Falando para investidores na Câmara de Comércio Internacional (ICC, na sigla em inglês), o ministro Paulo Guedes, da Economia, soou como se o novo mandato do chefe fosse fava contada. A insegurança econômica, a ruína fiscal e o desemprego indicam que o Posto Ipiranga tem mais lábia do que combustível para oferecer. Com o tanque vazio, Guedes encostou na sua lojinha de conveniências uma tenda de quiromancia.

O plano para os próximos dez anos, disse o ministro, é "continuar com as privatizações. Petrobras, Banco do Brasil, todo mundo entrando na fila..." Incapaz de melhorar o passado de insucessos, Paulo Guedes ladrilha com pedrinhas de brilhante o futuro. Natural. No futuro cabe tudo. O futuro não pode ser cobrado ou conferido. O ministro supõe que o Brasil é um país de bobos. Alguém vai acabar perguntando: Que foi feito do primeiro semestre de 2021, futuro do segundo semestre de 2020? Que fim levou 2020 inteiro, futuro de 2019?

Reprovado por 53% dos eleitores, Bolsonaro observa o retrovisor. Mas enxerga apenas o passado dos governos petistas. Usa-o para instilar medo no futuro. Sem mencionar o nome de Lula, sustenta que o Brasil pode virar uma Venezuela caso o PT volte ao poder.

Bolsonaro é alvo de inquéritos no STF e no TSE. Está prestes a ser acusado pela CPI da Covid de praticar crimes em série na pandemia.

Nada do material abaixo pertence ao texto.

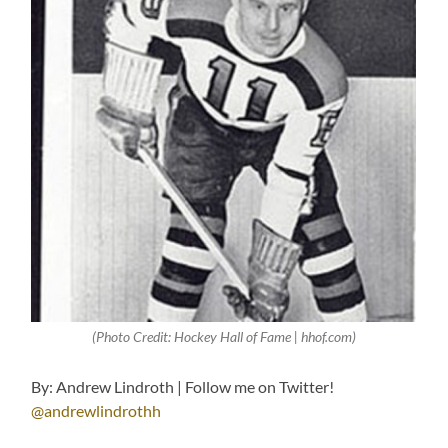
(Photo Credit: Hockey Hall of Fame | hhof.com)
By: Andrew Lindroth | Follow me on Twitter!
@andrewlindrothh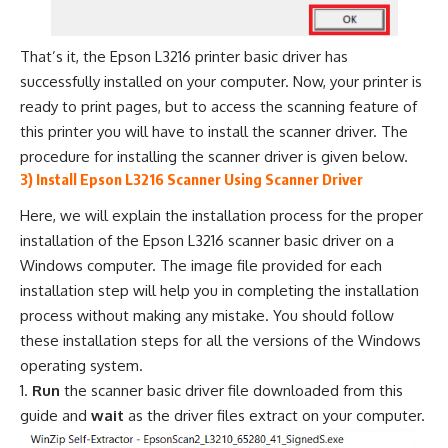
That’s it, the Epson L3216 printer basic driver has
successfully installed on your computer. Now, your printer is
ready to print pages, but to access the scanning feature of
this printer you will have to install the scanner driver. The
procedure for installing the scanner driver is given below.
3) Install Epson L3216 Scanner Using Scanner Driver
Here, we will explain the installation process for the proper
installation of the Epson L3216 scanner basic driver on a
Windows computer. The image file provided for each
installation step will help you in completing the installation
process without making any mistake. You should follow
these installation steps for all the versions of the Windows
operating system.
Run
the scanner basic driver file downloaded from this
guide and
wait
as the driver files extract on your computer.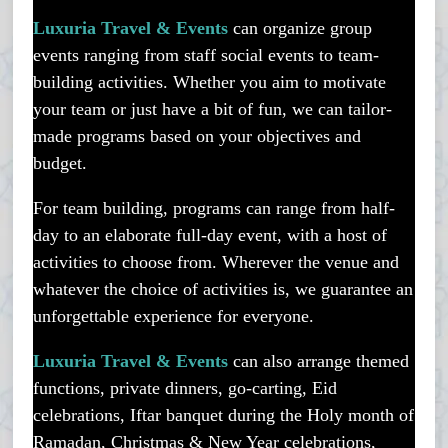
Luxuria Travel & Events
can organize group
events ranging from staff social events to team-
building activities. Whether you aim to motivate
your team or just have a bit of fun, we can tailor-
made programs based on your objectives and
budget.
For team building, programs can range from half-
day to an elaborate full-day event, with a host of
activities to choose from. Wherever the venue and
whatever the choice of activities is, we guarantee an
unforgettable experience for everyone.
Luxuria Travel & Events
can also arrange themed
functions, private dinners, go-carting, Eid
celebrations, Iftar banquet during the Holy month of
Ramadan, Christmas & New Year celebrations,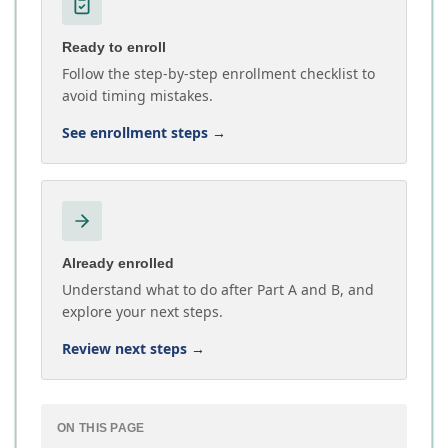
Ready to enroll
Follow the step-by-step enrollment checklist to
avoid timing mistakes.
See enrollment steps
→
Already enrolled
Understand what to do after Part A and B, and
explore your next steps.
Review next steps
→
ON THIS PAGE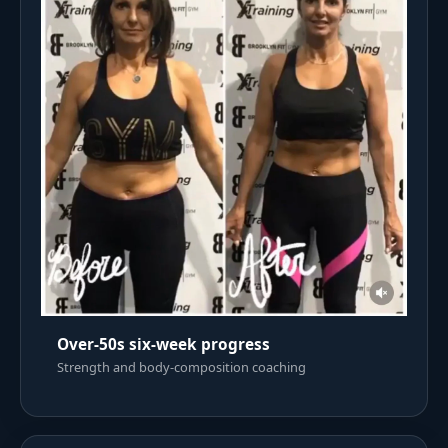
Over-50s six-week progress
Strength and body-composition coaching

Insinua que, se ficar "fora de combate", o retorno de Lula, favorito nas pesquisas, é "previsível". E "não serão mais 14 anos" de PT, disse ele, "serão pelo menos 50" anos.

O discurso político de Bolsonaro passa por um processo de infantilização. Há método nessa estratégia. Como nas velhas cantigas de ninar entoadas para fazer criancinhas dormir incutindo-lhes o terror, Bolsonaro injeta na conjuntura o medo de que uma assombração de "esquerda" pode ressurgir a qualquer momento para pegar os eleitores que têm medo de careta.

O problema é que o antipetismo de 2018 terá em 2022 a companhia do antibolsonarismo. E o eleitor brasileiro, mais crescidinho, talvez já não se anime a trocar um boi da cara preta por outro.